Forum Moderators: Robert Charlton & goodroi
Google: A Behind-the-Scenes Look
In this program, Jeff Dean of Google describes some of these challenges, discusses applications Google has developed, and highlights systems they've built, including GFS, a large-scale distributed file system, and MapReduce, a library for automatic parallelization and distribution of large-scale computation. He also shares some interesting observations derived from Google's web data.

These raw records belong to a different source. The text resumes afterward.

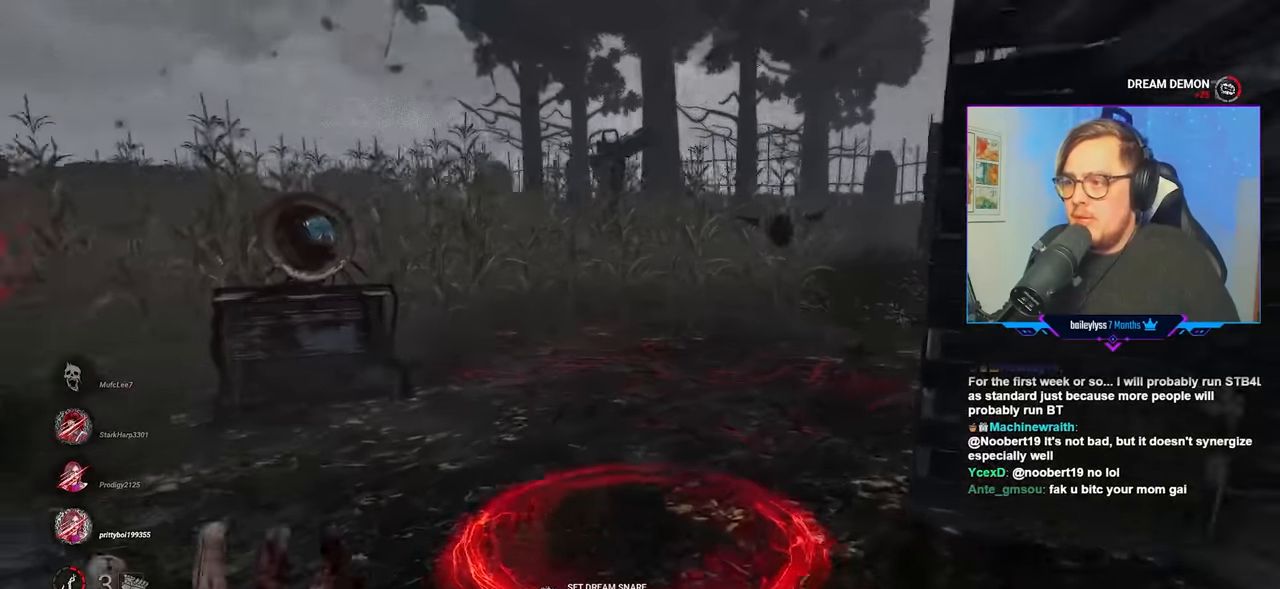
{"keys": ["d"], "mouse": [], "mouse_move": "still", "events": [[17, "w", "up"], [400, "mouse_right", "up"]]}
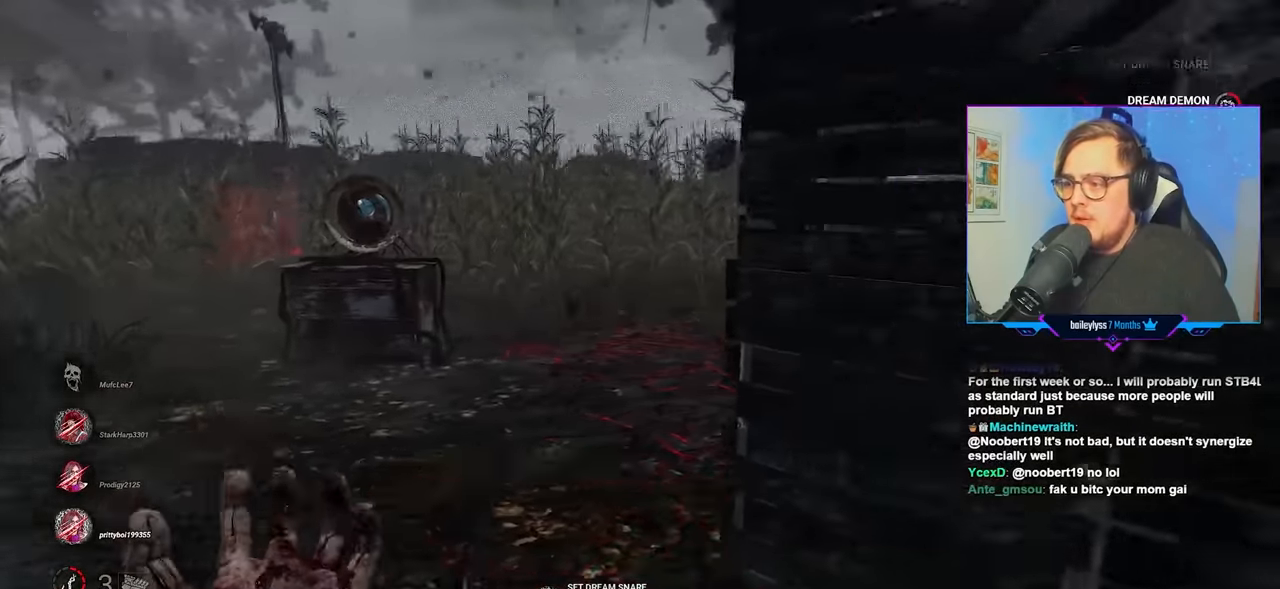
{"keys": ["d", "w"], "mouse": [], "mouse_move": "still", "events": [[83, "w", "down"]]}
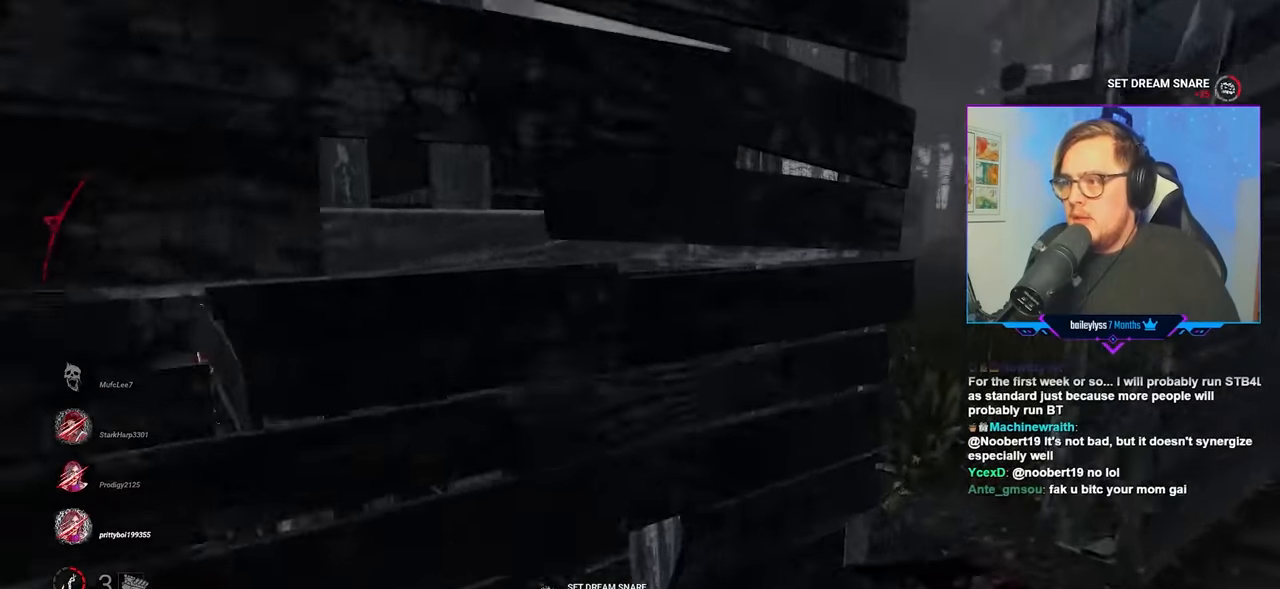
{"keys": ["w"], "mouse": [], "mouse_move": "left", "events": [[433, "d", "up"]]}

Google's Linux cluster currently processes over 150 million queries a day, searching a multi-terabyte web index for every query with an average response time of less than a quarter of a second, with near-100% uptime. In this discussion, Google Fellow Urs Hölzle will describe the software and hardware infrastructure that makes this performance possible, as well as provide an overview of the main problems facing a web search, software architecture, servers and compact rack hardware designs.

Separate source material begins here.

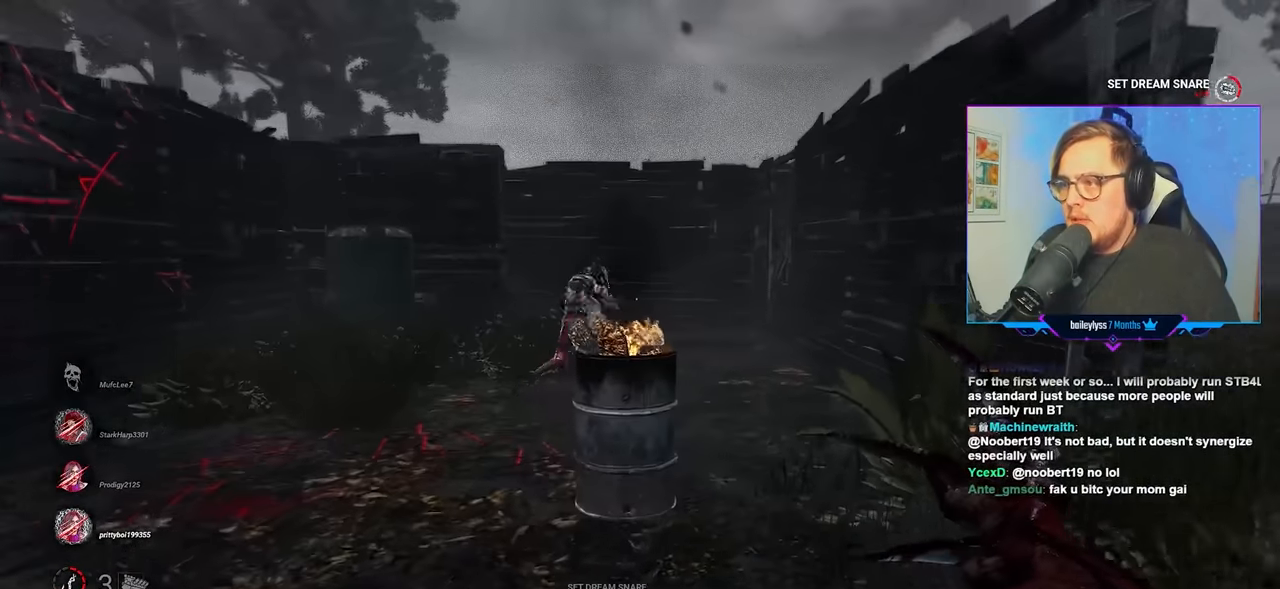
{"keys": ["d", "w"], "mouse": [], "mouse_move": "still", "events": [[300, "d", "down"]]}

For those with massive bandwidth and low latency (warning: my 300k/sec cable isnt even fast enough) you can try using their ultra high quality MPEG2 stream via the IBM "VideoCharger" player which can be found here:
[www-306.ibm.com...]
These videos can be saved permanently using HiDownload, WMRecorder or similar - some of the slides are worthy of much closer study ;)
(for example in this video it is the first time I have heard of google "shards" [google.com] but maybe I just haven't been paying attention?)
This is fun too ;-)
[google.com...]
This would seem to confirm that for ranking purposes related to PR (not anchor text or other criteria), the theme of the crosslinked sites is irrelevent.
That bit is about 12-13 minutes into the show.
.... back to the video ....
Here goes : [norfolk.cs.washington.edu...]
Hope the "powers" don't edit out the URL
Don
WHY are they saving the higher PR shards more often? That confuses me in terms of relevancy...
If I save the high PR shards more often and the lower PR shards less often, everything comes down to PR, which is simply not the case.
Keyword in title, incoming named links, etc. are surly outweighting PR very often, why not saving "often searched keyword" shards more often? Or am I thinking too SEO for that?
Or is the keyword density of an "often searched keyword" in a document influencing it's PR? Surely not in the original formular!
Cheers,
Puzzler
I guess my frustration lead me to find archived or downloadable copies of this presentation.Here goes : [norfolk.cs.washington.edu...]
Thanks Don.
I spent almost an hour searching for a good streaming media downloader for my mac. And i got a wireless dialup which goes max at 144kbs.
Was getting frustrated when i saw you URL. Its currently downloading. Cant wait.
Think its about time i visit the Mac Webmaster forum.
Seriously, one thing makes me wonder. Google pride themselves how they can provide reliable service on unreliable hardware using fault tolerant software. Kudos to them but how do the other SE's do it? Dont't they need a similar kind of infrastructure? Maybe not, considering that they only get a fraction of the traffic Google gets. What would happen if, say, MSN suddenly got a huge increase in traffic? Would they just die?
[uwtv.org...]
It is impossible for me to see it in streaming mode.